By DITA DE BONI liquor writer
Book building practices commissioned by Lion Nathan have once more tripped the brewer on its way to control of takeover target Montana.
The Takeovers Panel - which met in a marathon session ending early yesterday morning - has decided the latest two-tiered offer tabled by Lion and contingent on the sale of its 19.9 per cent defaulting securities is inconsistent with the new Takeovers Code.
It has pinned its problems with the controversial offer on information presented to potential bidders through lead broker Macquarie Equity Capital Markets, which it describes as "revealing."
Specifically, the panel says, is a section in Macquarie's investment sheet to potential institutional buyers of Lion's 19.9 per cent defaulting securities entitled "Pricing of Divestment" which is "focused explicitly on their average realisation the institutions would agree if they bought from Lion and then accepted Lion's offer(s) for their Montana shares. All scenarios require the partial offer at $5.50 and the $3.70 offer."
Although partial offers are permitted under the code, dual-priced single offers are not.
Lion's offer appeared to be the latter.
Lion was forced to relinquish 19.9 per cent of Montana last month after the standing committee found Lion broker CSFB had prematurely solicited sellers of Montana shares on the night of February 8.

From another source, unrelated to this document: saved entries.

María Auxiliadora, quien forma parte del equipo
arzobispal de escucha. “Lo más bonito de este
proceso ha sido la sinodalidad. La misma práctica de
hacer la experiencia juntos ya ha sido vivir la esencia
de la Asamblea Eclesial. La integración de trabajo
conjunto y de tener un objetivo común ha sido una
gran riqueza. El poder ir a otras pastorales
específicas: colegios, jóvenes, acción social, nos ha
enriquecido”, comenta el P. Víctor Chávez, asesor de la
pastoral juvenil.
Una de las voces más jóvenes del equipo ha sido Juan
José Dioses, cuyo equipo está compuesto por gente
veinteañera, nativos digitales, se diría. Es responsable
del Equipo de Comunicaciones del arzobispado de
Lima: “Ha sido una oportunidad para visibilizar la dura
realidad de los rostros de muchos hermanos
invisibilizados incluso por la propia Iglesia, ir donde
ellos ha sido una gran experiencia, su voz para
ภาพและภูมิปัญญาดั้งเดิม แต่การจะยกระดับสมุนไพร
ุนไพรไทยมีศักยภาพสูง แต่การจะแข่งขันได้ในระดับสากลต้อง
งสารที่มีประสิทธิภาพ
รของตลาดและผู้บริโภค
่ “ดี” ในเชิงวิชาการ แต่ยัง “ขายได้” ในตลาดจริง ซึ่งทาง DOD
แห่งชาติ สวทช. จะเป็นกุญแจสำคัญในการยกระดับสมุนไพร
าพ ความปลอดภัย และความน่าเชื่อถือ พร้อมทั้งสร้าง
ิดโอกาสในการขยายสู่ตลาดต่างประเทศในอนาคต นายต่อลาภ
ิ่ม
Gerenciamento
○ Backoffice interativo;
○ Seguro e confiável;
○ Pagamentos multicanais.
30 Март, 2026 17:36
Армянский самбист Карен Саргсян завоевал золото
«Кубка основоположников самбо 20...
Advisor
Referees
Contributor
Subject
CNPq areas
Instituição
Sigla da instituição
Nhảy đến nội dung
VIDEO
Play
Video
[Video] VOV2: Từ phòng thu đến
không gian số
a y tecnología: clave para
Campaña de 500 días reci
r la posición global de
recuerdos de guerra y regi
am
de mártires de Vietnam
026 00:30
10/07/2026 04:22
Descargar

The penalty handed to Lion by the Takeovers Panel yesterday was the second within 24 hours, with the reconvened standing committee ruling on Monday that Lion's two-tier offer breached both listing rules and a previous committee ruling.
Both the standing committee and the panel have also found fault with various announcements made by Lion top brass, including chief financial officer Paul Lockey's statement that "Lion Nathan's offers provide Montana shareholders with an opportunity to sell all their Montana shares at fair value."
As a result, the panel said, "shareholders were encouraged to evaluate both offers together," something which also did not comply with the new Takeovers Code.
The panel extended a ban on Lion's buying shares under the offer for a further 21 days.
Lion Nathan was subdued on its double censure yesterday, saying only that it was considering its options and would not comment until it had seen a full written account from the standing committee of the decision. It is unknown when that decision will be made public.
It is thought today's post will hold the clues to Lion's ongoing fortunes in the Montana stoush. Allied is mailing its Montana takeover offer at $4.80 a share to shareholders, which is conditional on its gaining 50 per cent control.
A crucial aspect of that offer is whether it is open for 30 or 90 days. If it is open for only 30 days, it will not overlap Lion's offer and could give Allied an advantage.
Lion shares have climbed steadily since Valentine's Day. They were at a low of $4.54 then, but at the close of trade yesterday they were $5.50, down 2c for the day.